010        CHARACTER NORM
011        INTEGER IA , JA , N
012  *     ..
013  *     .. Array Arguments ..
014        INTEGER DESCA( * )
015        DOUBLE PRECISION A( * ) , WORK( * )
016  *     ..
017  
018  *     Purpose
019  *     === ====
020  
021  *     PDLANHS returns the value of the one norm , or the Frobenius norm ,
022  *     or the infinity norm , or the element of largest absolute value of a
023  *     Hessenberg distributed matrix sub( A ) = A(IA : IA + N - 1 , JA : JA + N - 1).
024  
025  *     PDLANHS returns the value
026  
027  *     ( max(abs(A(i , j))) , NORM = 'M' or 'm' with IA <= i <= IA + N - 1 ,
028  *     ( and JA <= j <= JA + N - 1 ,
029  *     (
030  *     ( norm1( sub( A ) ) , NORM = '1' , 'O' or 'o'
031  *     (
032  *     ( normI( sub( A ) ) , NORM = 'I' or 'i'
033  *     (
034  *     ( normF( sub( A ) ) , NORM = 'F' , 'f' , 'E' or 'e'
035  
036  *     where norm1 denotes the one norm of a matrix(maximum column sum) ,
037  *     normI denotes the infinity norm of a matrix(maximum row sum) and
038  *     normF denotes the Frobenius norm of a matrix(square root of sum of
039  *     squares). Note that max(abs(A(i , j))) is not a matrix norm.
040  
041  *     Notes
042  *     === ==
043  
044  *     Each global data object is described by an associated description
045  *     vector. This vector stores the information required to establish
046  *     the mapping between an object element and its corresponding process
047  *     and memory location.
048  
049  *     Let A be a generic term for any 2D block cyclicly distributed array.
050  *     Such a global array has an associated description vector DESCA.
051  *     In the following comments , the character _ should be read as
052  *     "of the global array".
053  
054  *     NOTATION STORED IN EXPLANATION
055  *     --- ------------ -------------- --------------------------------------
056  *     DTYPE_A(global) DESCA( DTYPE_ )The descriptor type.
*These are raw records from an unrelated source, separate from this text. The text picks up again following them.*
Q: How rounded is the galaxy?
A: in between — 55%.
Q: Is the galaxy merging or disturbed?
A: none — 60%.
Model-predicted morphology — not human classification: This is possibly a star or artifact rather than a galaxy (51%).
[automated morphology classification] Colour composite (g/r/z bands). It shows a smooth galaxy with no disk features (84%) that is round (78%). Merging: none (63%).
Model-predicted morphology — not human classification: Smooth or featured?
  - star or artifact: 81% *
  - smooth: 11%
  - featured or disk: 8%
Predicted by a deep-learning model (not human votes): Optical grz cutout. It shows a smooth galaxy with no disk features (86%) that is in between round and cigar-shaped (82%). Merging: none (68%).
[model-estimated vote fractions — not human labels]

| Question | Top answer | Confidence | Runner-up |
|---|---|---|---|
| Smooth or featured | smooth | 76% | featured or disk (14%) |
In this case ,
057  *     DTYPE_A = 1.
058  *     CTXT_A(global) DESCA( CTXT_ ) The BLACS context handle , indicating
059  *     the BLACS process grid A is distribu -
060  *     ted over. The context itself is glo -
061  *     bal , but the handle(the integer
062  *     value) may vary.
063  *     M_A(global) DESCA( M_ ) The number of rows in the global
064  *     array A.
065  *     N_A(global) DESCA( N_ ) The number of columns in the global
066  *     array A.
067  *     MB_A(global) DESCA( MB_ ) The blocking factor used to distribute
068  *     the rows of the array.
069  *     NB_A(global) DESCA( NB_ ) The blocking factor used to distribute
070  *     the columns of the array.
071  *     RSRC_A(global) DESCA( RSRC_ ) The process row over which the first
072  *     row of the array A is distributed.
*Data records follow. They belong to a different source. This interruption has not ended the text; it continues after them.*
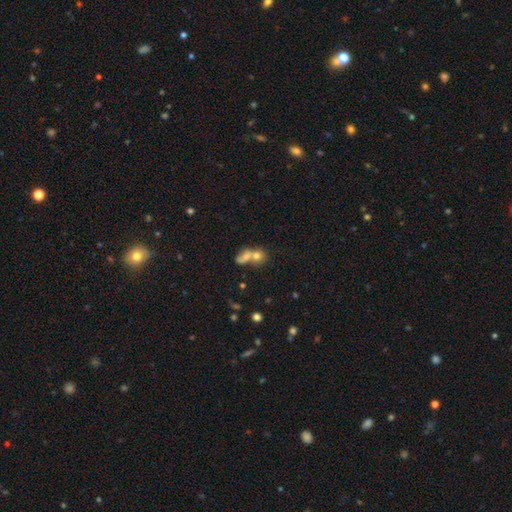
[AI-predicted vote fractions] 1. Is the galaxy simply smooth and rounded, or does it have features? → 60% smooth, 21% featured or disk, 20% star or artifact.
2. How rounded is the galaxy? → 58% round, 38% in between, 4% cigar-shaped.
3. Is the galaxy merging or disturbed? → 58% merger, 30% none, 7% minor disturbance, 5% major disturbance.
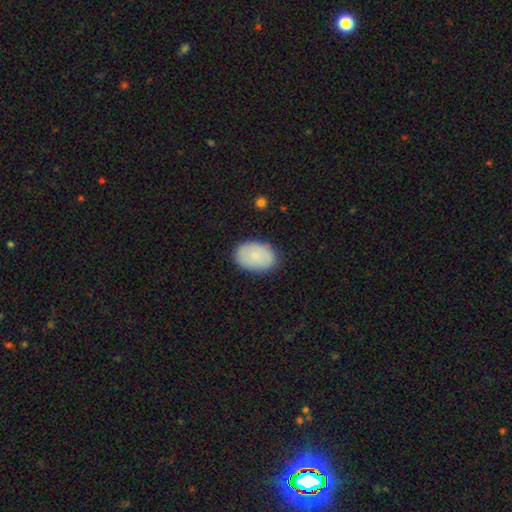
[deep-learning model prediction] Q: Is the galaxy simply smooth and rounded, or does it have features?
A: smooth — 82%.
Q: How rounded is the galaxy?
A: in between — 85%.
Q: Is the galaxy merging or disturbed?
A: none — 85%.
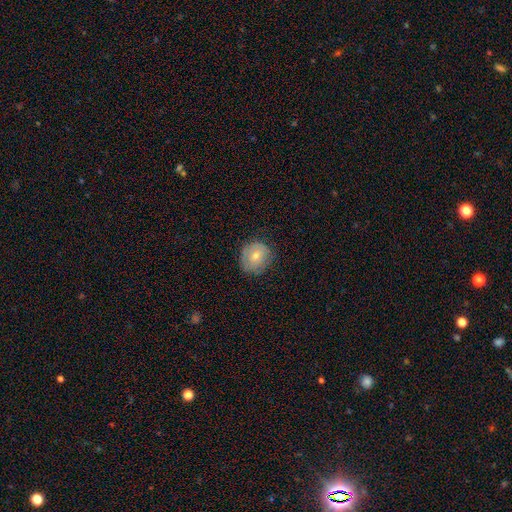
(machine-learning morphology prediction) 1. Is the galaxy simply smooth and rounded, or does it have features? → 58% smooth, 34% featured or disk, 9% star or artifact.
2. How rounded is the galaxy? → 80% round, 19% in between, 1% cigar-shaped.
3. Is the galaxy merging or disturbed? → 77% none, 18% minor disturbance, 4% major disturbance, 1% merger.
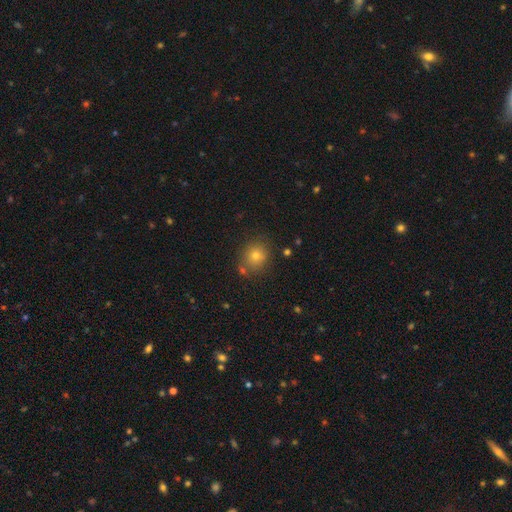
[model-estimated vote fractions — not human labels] Smooth or featured: smooth — 74% (star or artifact — 16%)
How rounded: round — 81% (in between — 18%)
Merging: none — 80% (minor disturbance — 11%)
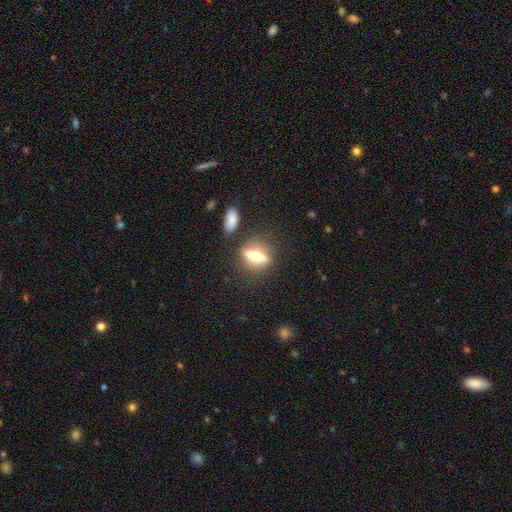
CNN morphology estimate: The model was most divided on "smooth or featured": smooth: 46%, featured or disk: 44%, star or artifact: 9%. More confident: merging — none (73%).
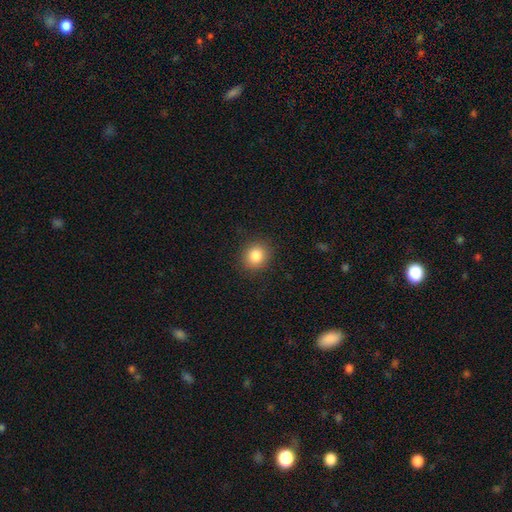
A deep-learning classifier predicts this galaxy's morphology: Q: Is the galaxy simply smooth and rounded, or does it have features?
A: smooth — 84%.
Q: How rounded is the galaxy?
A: round — 77%.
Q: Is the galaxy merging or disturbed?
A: none — 89%.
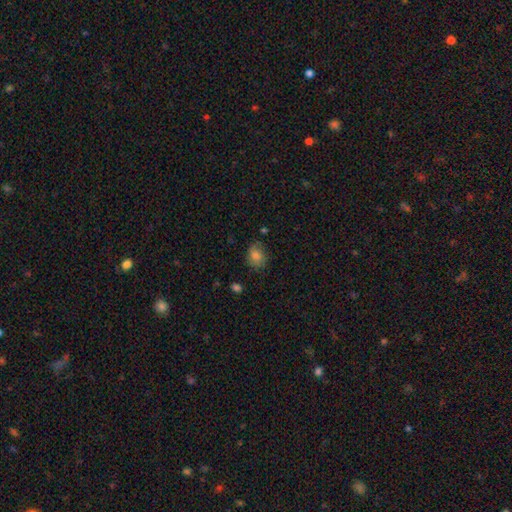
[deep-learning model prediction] This is likely a smooth galaxy (78%). How rounded: possibly in between (52%). Merging: likely none (75%).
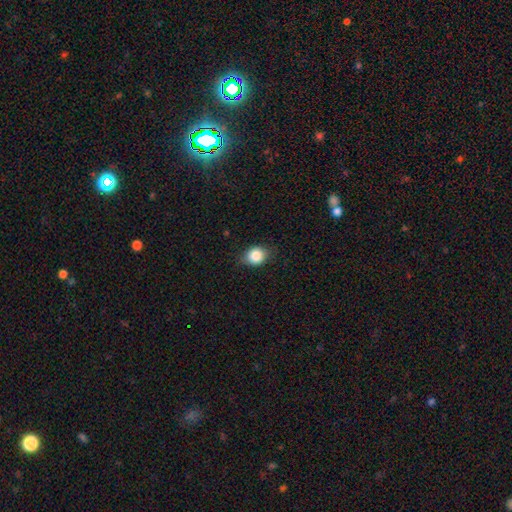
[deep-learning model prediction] smooth-or-featured: smooth: 84% | star or artifact: 9% | featured or disk: 7%
  how-rounded: round: 59% | in between: 40% | cigar-shaped: 1%
  merging: none: 77% | minor disturbance: 19% | major disturbance: 4% | merger: 1%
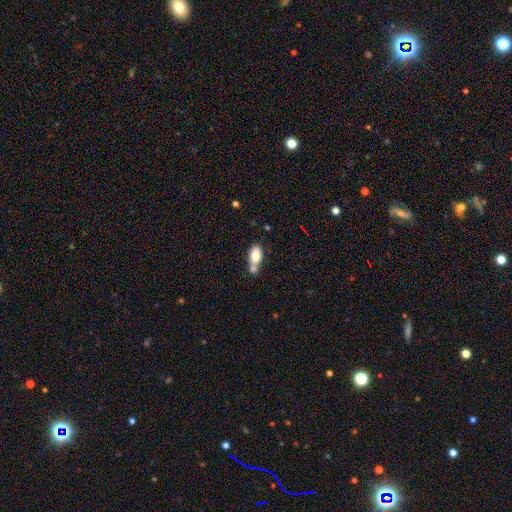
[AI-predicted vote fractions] Smooth or featured: smooth — 78% (featured or disk — 14%)
How rounded: in between — 88% (round — 7%)
Merging: merger — 47% (none — 35%)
073  *     CSRC_A(global) DESCA( CSRC_ ) The process column over which the
074  *     first column of the array A is
075  *     distributed.
076  *     LLD_A(local) DESCA( LLD_ ) The leading dimension of the local
077  *     array. LLD_A >= MAX(1 , LOCr(M_A)).
078  
079  *     Let K be the number of rows or columns of a distributed matrix ,
080  *     and assume that its process grid has dimension p x q.
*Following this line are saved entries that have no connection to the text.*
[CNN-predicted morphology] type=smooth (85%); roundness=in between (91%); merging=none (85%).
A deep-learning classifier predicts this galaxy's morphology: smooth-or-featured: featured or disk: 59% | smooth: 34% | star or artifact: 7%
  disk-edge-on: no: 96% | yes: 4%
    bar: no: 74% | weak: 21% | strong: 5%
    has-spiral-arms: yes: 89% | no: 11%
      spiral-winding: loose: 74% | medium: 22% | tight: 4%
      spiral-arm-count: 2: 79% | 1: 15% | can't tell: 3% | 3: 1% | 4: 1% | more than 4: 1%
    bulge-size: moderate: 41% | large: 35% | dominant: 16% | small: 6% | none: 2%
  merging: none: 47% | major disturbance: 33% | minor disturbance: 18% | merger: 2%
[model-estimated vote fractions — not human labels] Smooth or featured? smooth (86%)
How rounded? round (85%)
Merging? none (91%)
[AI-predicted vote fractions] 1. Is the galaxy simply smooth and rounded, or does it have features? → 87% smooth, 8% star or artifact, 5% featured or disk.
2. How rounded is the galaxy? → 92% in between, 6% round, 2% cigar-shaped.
081  *     LOCr( K ) denotes the number of elements of K that a process
082  *     would receive if K were distributed over the p processes of its
083  *     process column.
084  *     Similarly , LOCc( K ) denotes the number of elements of K that a
085  *     process would receive if K were distributed over the q processes of
086  *     its process row.
087  *     The values of LOCr() and LOCc() may be determined via a call to the
088  *     ScaLAPACK tool function , NUMROC :
089  *     LOCr( M ) = NUMROC( M , MB_A , MYROW , RSRC_A , NPROW ) ,
090  *     LOCc( N ) = NUMROC( N , NB_A , MYCOL , CSRC_A , NPCOL ).
091  *     An upper bound for these quantities may be computed by :
092  *     LOCr( M ) <= ceil( ceil(M / MB_A) / NPROW )*MB_A
093  *     LOCc( N ) <= ceil( ceil(N / NB_A) / NPCOL )*NB_A
094  
095  *     Arguments
096  *     === ======
097  
098  *     NORM(global input) CHARACTER
099  *     Specifies the value to be returned in PDLANHS as described
100  *     above.
101  
102  *     N(global input) INTEGER
103  *     The number of rows and columns to be operated on i.e the
104  *     number of rows and columns of the distributed submatrix
105  *     sub( A ). When N = 0 , PDLANHS is set to zero. N >= 0.
106  
107  *     A(local input) DOUBLE PRECISION pointer into the local memory
108  *     to an array of dimension(LLD_A , LOCc(JA + N - 1) ) containing
109  *     the local pieces of sub( A ).
110  
111  *     IA(global input) INTEGER
112  *     The row index in the global array A indicating the first
113  *     row of sub( A ).
114  
115  *     JA(global input) INTEGER
116  *     The column index in the global array A indicating the
117  *     first column of sub( A ).
118  
119  *     DESCA(global and local input) INTEGER array of dimension DLEN_.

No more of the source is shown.